The worst part? He’s not wrong. They do ask me to play with
them and I often seem to say, “Later, I’m working on [fill-in-the-blank].” I
have legitimate responsibilities. There’s a lot going on in this season of
life. However, there has been a lot going on in former seasons of life and I
expect there will be a lot going on in future seasons of life. Dishes are not
fleeting. They will be there. a l w a y s
. Laundry? Not going anywhere. Facebook
is a trip down the rabbit’s hole, for sure. My children, however. Well, my time
with them is finite. So short. The blink of an eye. If I am truly lucky, I have
12 more years with my oldest at home and 16 more years with my youngest. It
sounds like a nice chunk now, but I know how quickly these past years have gone
by and it only seems to fly by faster every year. This time with them is like
sand in an hourglass. Grains are slipping by every second. No do-overs. They
will never be this young again.
The last thing I need is more guilt heaped on my shoulders.

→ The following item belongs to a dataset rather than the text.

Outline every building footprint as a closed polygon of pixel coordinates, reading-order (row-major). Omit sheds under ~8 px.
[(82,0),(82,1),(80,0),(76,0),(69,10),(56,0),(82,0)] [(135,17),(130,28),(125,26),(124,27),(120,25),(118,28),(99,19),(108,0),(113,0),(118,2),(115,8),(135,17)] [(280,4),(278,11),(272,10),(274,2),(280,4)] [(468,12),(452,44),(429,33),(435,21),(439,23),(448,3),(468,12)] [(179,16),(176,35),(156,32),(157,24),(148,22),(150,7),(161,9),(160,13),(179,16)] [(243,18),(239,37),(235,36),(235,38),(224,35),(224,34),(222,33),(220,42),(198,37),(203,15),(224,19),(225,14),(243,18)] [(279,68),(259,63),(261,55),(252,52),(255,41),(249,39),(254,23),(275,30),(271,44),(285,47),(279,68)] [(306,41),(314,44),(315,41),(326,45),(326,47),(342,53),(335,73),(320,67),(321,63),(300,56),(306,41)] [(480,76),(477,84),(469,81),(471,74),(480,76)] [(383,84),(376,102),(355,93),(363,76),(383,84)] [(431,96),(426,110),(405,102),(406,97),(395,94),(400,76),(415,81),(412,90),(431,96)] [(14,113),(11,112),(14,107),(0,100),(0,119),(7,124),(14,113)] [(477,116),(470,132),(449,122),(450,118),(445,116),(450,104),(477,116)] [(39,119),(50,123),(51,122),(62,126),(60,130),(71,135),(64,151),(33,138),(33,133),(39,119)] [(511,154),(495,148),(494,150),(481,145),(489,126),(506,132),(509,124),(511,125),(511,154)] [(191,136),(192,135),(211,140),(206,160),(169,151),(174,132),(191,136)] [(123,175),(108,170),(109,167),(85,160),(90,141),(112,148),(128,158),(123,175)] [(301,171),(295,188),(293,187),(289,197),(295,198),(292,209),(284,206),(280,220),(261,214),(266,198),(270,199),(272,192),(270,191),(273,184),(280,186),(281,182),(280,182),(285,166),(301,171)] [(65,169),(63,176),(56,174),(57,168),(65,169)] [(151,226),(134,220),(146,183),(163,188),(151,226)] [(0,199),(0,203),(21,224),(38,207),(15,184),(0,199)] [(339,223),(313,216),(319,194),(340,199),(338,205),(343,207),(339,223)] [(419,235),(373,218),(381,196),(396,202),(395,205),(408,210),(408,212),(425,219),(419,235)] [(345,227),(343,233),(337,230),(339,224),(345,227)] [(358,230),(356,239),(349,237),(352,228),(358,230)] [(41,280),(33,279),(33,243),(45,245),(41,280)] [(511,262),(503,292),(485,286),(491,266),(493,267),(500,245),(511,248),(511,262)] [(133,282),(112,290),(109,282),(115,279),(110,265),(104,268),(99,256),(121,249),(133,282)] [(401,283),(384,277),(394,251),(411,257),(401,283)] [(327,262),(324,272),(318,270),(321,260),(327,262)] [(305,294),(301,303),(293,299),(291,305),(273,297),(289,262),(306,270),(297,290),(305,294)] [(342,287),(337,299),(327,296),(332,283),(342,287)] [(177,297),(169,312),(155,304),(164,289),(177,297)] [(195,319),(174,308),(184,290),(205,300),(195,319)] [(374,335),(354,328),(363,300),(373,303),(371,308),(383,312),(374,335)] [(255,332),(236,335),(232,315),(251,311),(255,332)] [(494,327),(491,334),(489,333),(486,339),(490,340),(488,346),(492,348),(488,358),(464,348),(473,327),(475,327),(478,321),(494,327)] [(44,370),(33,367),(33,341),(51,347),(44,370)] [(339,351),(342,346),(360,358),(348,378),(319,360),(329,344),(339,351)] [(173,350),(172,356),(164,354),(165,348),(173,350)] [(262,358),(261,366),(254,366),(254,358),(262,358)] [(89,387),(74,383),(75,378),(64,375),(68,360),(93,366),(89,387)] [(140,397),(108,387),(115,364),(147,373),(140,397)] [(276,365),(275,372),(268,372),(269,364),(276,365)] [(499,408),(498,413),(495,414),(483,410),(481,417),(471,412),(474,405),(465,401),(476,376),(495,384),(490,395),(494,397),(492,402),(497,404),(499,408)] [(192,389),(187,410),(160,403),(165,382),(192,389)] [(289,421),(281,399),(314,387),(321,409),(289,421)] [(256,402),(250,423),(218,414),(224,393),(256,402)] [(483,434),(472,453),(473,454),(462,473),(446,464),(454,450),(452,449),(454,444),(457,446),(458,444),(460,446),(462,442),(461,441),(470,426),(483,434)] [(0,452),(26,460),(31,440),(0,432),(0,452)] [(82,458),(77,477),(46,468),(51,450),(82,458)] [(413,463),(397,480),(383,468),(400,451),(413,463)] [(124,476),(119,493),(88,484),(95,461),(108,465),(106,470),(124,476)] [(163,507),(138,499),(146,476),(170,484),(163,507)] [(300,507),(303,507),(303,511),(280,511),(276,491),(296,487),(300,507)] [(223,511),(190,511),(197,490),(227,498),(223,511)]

And guilt will not benefit myself or them. But grace and perseverance,
perspective and wisdom will. I must learn to get outside of my own head. To set
the never-ending to-do list running through my mind aside. To sit and play with
my kids while they still want me to. Better yet, to run and play with them. I
must find a way to turn off my anxious mind and really engage with them. To be
less inhibited with them. To be silly and free and well, fun. And so many can
attest that “fun” has never been one of my strong qualities. Thankfully, these
little men bring out the best in me. They are a refiner’s fire like none I’ve
ever known.
So I sit here tonight and fight the urge to plan and analyze
and think my way to being a better mom and I simply lay it at Jesus’ feet,
asking for grace and encouragement to be the mom they need me to be. The mom He
wants me to be. Because the truth is, I can’t do this. But He can. Because with
God all things are possible. I trust Him to work out the details in my life. To
cover us all in His grace. To make all things new. And to weave the fabric of
our family into something beautiful.